Этот форт, или рат, стоит на гребне невысокого холма, и невдалеке, на склоне, разбросана горсть соломою крытых домиков. Однажды ночью сын тамошнего фермера вышел из дома и, обернувшись, увидел, что дом его весь в огне. Он бросился было назад, но тут на него «нашли чары», он вскочил верхом на забор, поджал ноги и принялся охаживать забор хворостиной, и забор казался ему самой настоящей лошадью. Так он и скакал верхом на заборе всю ночь, и многое по дороге видел, пока рано утром его оттуда не сняли и не увели в дом; в себя он полностью пришел только через три года. Вскорости после этого случая сам фермер решил срыть рат до основания. Тут же у скотины его начался мор, все лошади и коровы сдохли одна за другой, и это было отнюдь не единственное постигшее его несчастье, а в конце концов его самого привели домой соседи, и он так и просидел до самой смерти возле очага, уткнувшись лбом в колени, и «ни толку от него не было, ни проку».
В нескольких сотнях ярдов к югу от Россеса есть еще один мыс, а на нем своя пещера, не занесенная, правда, песком и доныне. Лет двадцать тому назад у мыса этого потерпел крушение бриг; троих или четверых местных рыбаков оставили на берегу на ночь, чтобы никто не покусился на сидевший на камнях невдалеке от берега корпус судна. Ровно в полночь они увидели на камушке у входа в пещеру двух скрипачей в красных шапочках – те наяривали смычками что было мочи. Рыбаки дали деру. Немного погодя на берег высыпала целая толпа деревенских, прибежавших поглядеть на скрипачей, но тех и след уже простыл.

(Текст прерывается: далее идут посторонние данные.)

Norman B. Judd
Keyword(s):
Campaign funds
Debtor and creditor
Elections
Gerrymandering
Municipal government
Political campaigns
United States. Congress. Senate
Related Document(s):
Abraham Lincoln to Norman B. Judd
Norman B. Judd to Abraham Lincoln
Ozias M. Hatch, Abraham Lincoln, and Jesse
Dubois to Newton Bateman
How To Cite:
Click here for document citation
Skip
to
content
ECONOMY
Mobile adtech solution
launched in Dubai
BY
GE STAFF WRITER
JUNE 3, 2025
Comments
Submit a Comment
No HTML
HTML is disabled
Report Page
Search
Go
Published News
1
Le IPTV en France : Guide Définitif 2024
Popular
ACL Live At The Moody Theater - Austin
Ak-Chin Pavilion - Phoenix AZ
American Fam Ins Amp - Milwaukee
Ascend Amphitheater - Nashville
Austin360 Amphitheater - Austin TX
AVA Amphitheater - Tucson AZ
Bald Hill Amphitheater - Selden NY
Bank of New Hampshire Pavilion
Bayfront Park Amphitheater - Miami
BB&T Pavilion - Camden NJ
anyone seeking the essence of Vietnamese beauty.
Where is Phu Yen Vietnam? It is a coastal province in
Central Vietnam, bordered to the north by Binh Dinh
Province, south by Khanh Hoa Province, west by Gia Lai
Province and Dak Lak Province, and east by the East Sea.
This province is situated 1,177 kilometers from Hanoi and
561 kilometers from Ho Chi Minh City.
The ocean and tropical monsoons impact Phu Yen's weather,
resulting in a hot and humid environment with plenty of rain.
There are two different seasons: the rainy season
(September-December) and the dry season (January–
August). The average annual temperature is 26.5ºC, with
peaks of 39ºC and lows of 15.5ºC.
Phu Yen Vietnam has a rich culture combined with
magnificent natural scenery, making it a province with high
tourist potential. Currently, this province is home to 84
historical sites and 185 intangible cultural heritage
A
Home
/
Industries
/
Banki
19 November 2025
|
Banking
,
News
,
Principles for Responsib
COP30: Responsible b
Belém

Для умудренных опытом местных жителей зеленые холмы и леса вокруг полны неувядающего чувства тайны. Когда пожилая крестьянка стоит в дверях своего домика и, по собственным ее словам, «глядит на горы и думает о благодати Божьей», Бог ближе к ней, чем к кому-либо другому, потому что иные, языческие боги ходят с нею рядом: ибо на северном склоне Бен Балбена, где и в самом деле полным-полно ястребов, распахивается настежь на закате квадратная белая дверь и выезжает вниз, в долину, кавалькада явных нехристей на белых конях с красными ушами, а чуть дальше к югу из-под широкого белого чепца, окутывающего, что ни вечер, вершину Нокнарей, выходит Белая Леди, которая и есть, вне всякого сомнения, сама королева Мэйв. Да разве может она в подобных вещах усомниться хоть на минуту, пусть даже священник и качает недовольно головой, слушая подобного рода бредни? Разве, не так уж давно, пастушок из соседней деревни не видел Белую Леди своими глазами? Она прошла так близко, что даже задела его краем юбки. «Тут он упал и три дня лежал, как словно мертвый».